Emboldened, Virginia lifted Lydie out of her stroller and began to cradle her. Virginia even started humming to the girl.

Jessa said, “God can judge me, Daddy. You don’t need to do it for Him. Heck, I even judge myself for it enough. You don’t need to keep doing this. Let me come home.”

“I thought so,” Rev. Lancaster said. “I knew you weren’t just here to show me the baby.” At that, he opened the door and looked her in the face. Rev. Lancaster turned, nodded at Virginia and then put his arms out to hold the baby. It wasn’t a moment as warm as Jessa would’ve wanted. In her imagination, he would have cried and professed his love for Lydie and Jessa, all at once.

He just put Lydie in the stroller, regarding her for a moment.

“She’s cute, I’ll give you that,” he told his daughter, securing his grandbaby in her seat. “But you can’t bring her into my house.”

Then, Rev. Lancaster nodded back toward the hallway and said he’d walk them out. Jessa felt like she’d been kicked as hard as she kicked the door.

They exited the church office together, Jessa pushing the stroller. She tried to feel proud that he’d finally met his granddaughter, but it wasn’t all that she wanted.

The hallway seemed just as long on the way out. She wasn’t even sure if she was allowed to say anything else.

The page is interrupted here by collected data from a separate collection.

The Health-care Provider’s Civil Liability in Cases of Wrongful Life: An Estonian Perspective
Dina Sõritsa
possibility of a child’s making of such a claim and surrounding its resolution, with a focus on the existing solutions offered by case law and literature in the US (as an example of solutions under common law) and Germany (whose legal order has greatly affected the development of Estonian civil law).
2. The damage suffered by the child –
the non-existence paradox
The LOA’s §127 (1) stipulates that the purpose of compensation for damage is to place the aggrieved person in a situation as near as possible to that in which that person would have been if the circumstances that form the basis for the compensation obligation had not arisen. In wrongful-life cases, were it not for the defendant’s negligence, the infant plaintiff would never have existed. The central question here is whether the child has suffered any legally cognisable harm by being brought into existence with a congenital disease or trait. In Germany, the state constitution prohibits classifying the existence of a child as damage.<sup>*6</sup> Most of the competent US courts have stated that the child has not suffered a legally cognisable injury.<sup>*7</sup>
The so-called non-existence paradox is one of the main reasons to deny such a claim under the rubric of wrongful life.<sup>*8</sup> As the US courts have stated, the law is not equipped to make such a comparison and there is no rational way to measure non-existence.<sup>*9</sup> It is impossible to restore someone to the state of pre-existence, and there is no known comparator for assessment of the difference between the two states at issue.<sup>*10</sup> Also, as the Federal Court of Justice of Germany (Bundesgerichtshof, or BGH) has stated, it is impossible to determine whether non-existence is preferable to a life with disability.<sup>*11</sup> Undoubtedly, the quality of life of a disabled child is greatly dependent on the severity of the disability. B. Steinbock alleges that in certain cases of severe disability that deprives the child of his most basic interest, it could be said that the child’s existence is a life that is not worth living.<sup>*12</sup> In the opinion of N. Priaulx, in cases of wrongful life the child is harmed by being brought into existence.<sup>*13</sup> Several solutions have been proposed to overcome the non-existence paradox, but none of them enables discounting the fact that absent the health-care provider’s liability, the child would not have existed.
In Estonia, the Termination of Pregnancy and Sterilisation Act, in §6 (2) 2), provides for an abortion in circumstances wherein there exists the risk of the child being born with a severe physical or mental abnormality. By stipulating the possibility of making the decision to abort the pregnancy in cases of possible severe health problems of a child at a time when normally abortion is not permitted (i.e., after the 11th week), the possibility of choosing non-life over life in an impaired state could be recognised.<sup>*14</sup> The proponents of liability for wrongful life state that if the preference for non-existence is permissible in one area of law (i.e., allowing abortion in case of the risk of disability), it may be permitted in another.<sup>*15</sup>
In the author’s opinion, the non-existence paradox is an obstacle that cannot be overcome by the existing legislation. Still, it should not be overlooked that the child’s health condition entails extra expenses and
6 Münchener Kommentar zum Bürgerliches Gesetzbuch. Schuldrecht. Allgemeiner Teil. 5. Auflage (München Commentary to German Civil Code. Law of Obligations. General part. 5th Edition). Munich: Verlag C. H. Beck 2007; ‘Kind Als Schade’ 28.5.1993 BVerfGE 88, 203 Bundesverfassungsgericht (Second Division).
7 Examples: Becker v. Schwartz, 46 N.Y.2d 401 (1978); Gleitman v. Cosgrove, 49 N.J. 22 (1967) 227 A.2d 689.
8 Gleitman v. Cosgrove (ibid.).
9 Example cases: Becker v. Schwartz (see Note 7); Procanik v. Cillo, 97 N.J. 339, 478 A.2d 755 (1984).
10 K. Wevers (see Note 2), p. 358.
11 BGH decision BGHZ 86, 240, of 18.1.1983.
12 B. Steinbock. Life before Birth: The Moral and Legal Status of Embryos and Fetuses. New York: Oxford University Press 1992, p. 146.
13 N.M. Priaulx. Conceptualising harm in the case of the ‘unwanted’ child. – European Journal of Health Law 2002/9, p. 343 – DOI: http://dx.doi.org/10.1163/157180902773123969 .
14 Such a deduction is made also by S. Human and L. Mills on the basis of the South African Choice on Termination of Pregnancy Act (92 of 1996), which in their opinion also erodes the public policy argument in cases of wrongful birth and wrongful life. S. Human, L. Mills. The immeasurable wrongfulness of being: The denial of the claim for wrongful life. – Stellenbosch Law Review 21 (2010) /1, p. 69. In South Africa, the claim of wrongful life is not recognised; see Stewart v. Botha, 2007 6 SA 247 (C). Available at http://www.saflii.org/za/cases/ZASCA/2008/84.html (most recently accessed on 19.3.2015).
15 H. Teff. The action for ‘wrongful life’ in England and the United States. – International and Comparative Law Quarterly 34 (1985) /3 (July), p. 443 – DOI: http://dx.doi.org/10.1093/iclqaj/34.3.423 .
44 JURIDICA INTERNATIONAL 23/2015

Her father was dismissing her from church like they were in the father-daughter confrontation scene from “Dirty Dancing.” Jessa had to do something.

“Will you tell Mom that you saw me?”

“Sure, Jessa,” he said to her.

“I really do want to come home, Daddy.”

“That can’t happen.”

“Daddy,” she said, her voice breaking for a moment. “I’m sorry I came here. It’s just—”

“What now, Jessa?” His tone was suspicious. Rev. Lancaster knew his daughter. He’d been wrapped around her finger before, but he thought he knew better than to fall for it again.

She took a quick breath.

“Wade hurts me, Daddy. And today he tried to hurt my baby.”